I know, that is a pretty hefty title, isn’t it? During Bible study the other day (we’re reading ‘Feminine Appeal’ by Caroline Mahaney. I’d tell you if it is good or not, but we’re not done yet, so I’ll keep you posted.) we talked about what Titus 2 means by “loving our children.” This is a pretty blanket statement, and can end up with a plethora of topics on love, snuggling, nutrition, discipline, provision, training children Biblically, to spank or not to spank etc etc. You get the idea. It is a pretty broad road to travel as far as discussions go, and we certainly did not disappoint. We covered the range of topics fairly well. But we lingered on one particular point, one that in saying out loud, I realized is pretty important as an overview of Godly parenting. And what was that, you ask?
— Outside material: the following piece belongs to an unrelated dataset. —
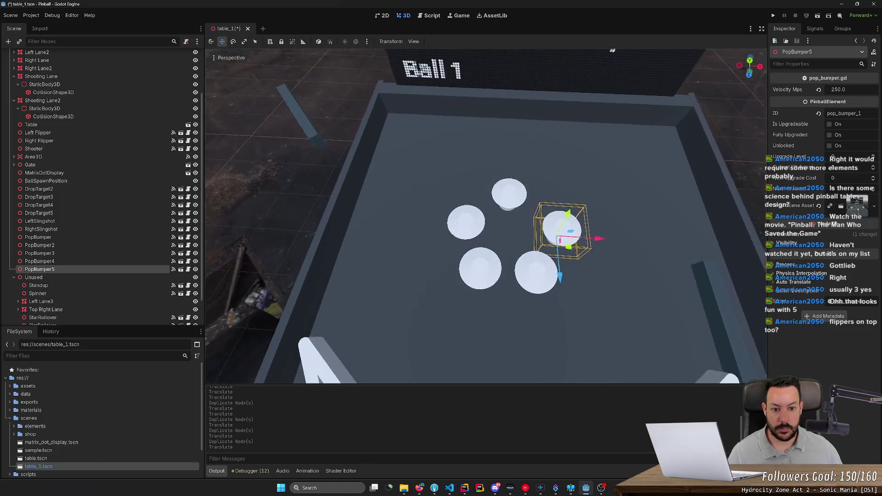
# In orthographic top view, nudge the top bumper and select the lower pair PopBumper3 and PopBumper4
pyautogui.click(750, 66)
It is pretty simple in concept. How does God parent us? I’ve wrestled with this question before I was a parent. I did not understand the concept of God as my father. That comes to most quite easily, but my earthly father (shout out to you, Dad!) did a pretty good job, and I love him a lot, despite his terrible fashion sense and penchant for fanny packs, but that is another post entirely. Ugh. I digress…
Anyway, I couldn’t imagine why I’d need two fathers when my Dad tried his very best to imitate God’s perfect go before. I had no lingering Daddy issues as an adult, and all of my psych classes likened those to a bad relationship with Religious authority. (Whatever, Freud, I’m onto you. You’re whacked.) So I kind of shrugged my shoulders and went about my business praising God and doing my best to talk my way out of actually obeying him. Kind of like my teenage years with my Dad.
As a parent… This is another question entirely. Much heavier than my laissez-faire attitude of when I was a young adult.
How does God parent me?
I find myself asking this question as I parent my children. When they’re not listening, and they end up hurting themselves because of disregard for my parental wisdom.
“Don’t ride your bike on the front porch!”
“But Mom, why not? It is so fun! *CRASH* “Ahhhhhhh!!!! Mom!! Mom! I scraped my knee! I bumped my head! Mom! and I killed your new peonies….”
“What were you doing?!”
“Riding my bike on the front porch….”
I was so frustrated at that moment. I wanted to scream and yell and stomp my feet a couple times! I told her not to do that! Why did she not listen to me?! Doesn’t she KNOW that I know more than she does? Have I not exhibited my wisdom to her on multiple occasions? Then I thought…
How does God parent me? How must he feel? I KNOW as an adult even I’ve done the same thing. I’ve read his Word, I know what he wants from me, and yet I disobey and then I whine to him when things don’t go my way. Whoops. How frustrated must he be? There are portions of scripture where God tells humankind (Israel, more likely than not) how frustrated he is. And yet he still takes care of them, loves them, he doesn’t stop them from feeling the brunt of their consequences, but he doesn’t always turn his back on them, and then, some times, when things get REALLY bad, he kind of does let them fall flat on their face.
If there is anything my recent devotional goal of completing the book of Ezekiel has taught me, it is what God’s plans for families are, because he intends families to reflect his relationship with us, his children. Or with us, his bride. When God gives us a definition of family, he’s giving us the tools to set our children up for a fulfilling relationship with him. We can’t force that on them, or choose it for them, but in all of our training and teaching of our children we need to adhere to God’s idea of family, of parenthood, and of marriage. He’s given us a beautiful template. To say we know better, or do what we think is best, and to reject the perfect outline he has for us is to set aside our relationship with him, in a sense. In denying the picture he has provided for us, for a better understanding of our relationship with him, we deny him, and what he has offered us. Consider how he parents you, how he loves you, and how he cares for you, and imitate him in your family relationships. The changes our dim reflection of him provide in our families are amazing. Take it one step further and fully submit to him, forget reflecting him, and let him work IN you and THROUGH you. He has some pretty great plans, if we’d only submit our ideas and dreams to what he says in his Word.
That being said, I’m going to offer a caution from Ezekiel 18. We can do everything right, and our children may still choose to reject God. Or we can do everything wrong, and our children will still choose to accept God. Part of submission to God, is understanding he has his own justice, and that no one can establish anything without him, and no one can destroy anything without him. We can only live our lives in such a way that honors him.
And don’t take my word for it, check out these scriptures on what God says about families:
Job 1:5 (How did Job fulfill his responsibility as head of the family?)
I Thessalonians 4:11-12
Ephesians 6:1-4 (Instructions to the whole family.)
Ephesians 5:23-25 (also includes instructions to wives.)
Proverbs is also chock full of goodies about families, taking advice, listening to instruction, and learning from mistakes.